◆ Data section:
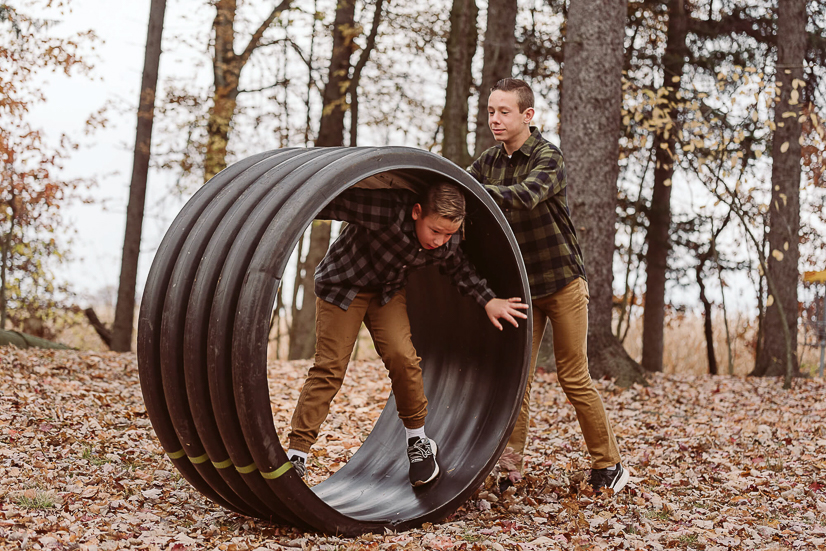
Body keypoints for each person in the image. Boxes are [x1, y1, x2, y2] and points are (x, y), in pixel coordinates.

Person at [287, 182, 528, 486]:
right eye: (435, 231)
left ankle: (418, 442)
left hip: (386, 293)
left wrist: (488, 300)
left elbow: (459, 269)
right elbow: (332, 200)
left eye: (449, 234)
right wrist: (286, 204)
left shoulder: (446, 243)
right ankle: (297, 454)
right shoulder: (385, 210)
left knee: (404, 358)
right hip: (342, 286)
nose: (440, 241)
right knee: (330, 368)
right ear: (417, 212)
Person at [468, 78, 629, 495]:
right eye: (491, 111)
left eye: (504, 112)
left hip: (562, 283)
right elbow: (460, 193)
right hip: (521, 288)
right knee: (517, 380)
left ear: (527, 115)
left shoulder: (548, 156)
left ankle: (608, 463)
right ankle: (510, 468)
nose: (495, 119)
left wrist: (476, 193)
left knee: (574, 376)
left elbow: (526, 195)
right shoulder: (487, 161)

◆ About this task:
Report every line in the data that holds "ankle", copying each one.

◆ Result of this exercise:
left ankle: (418, 442)
right ankle: (297, 454)
left ankle: (608, 463)
right ankle: (510, 468)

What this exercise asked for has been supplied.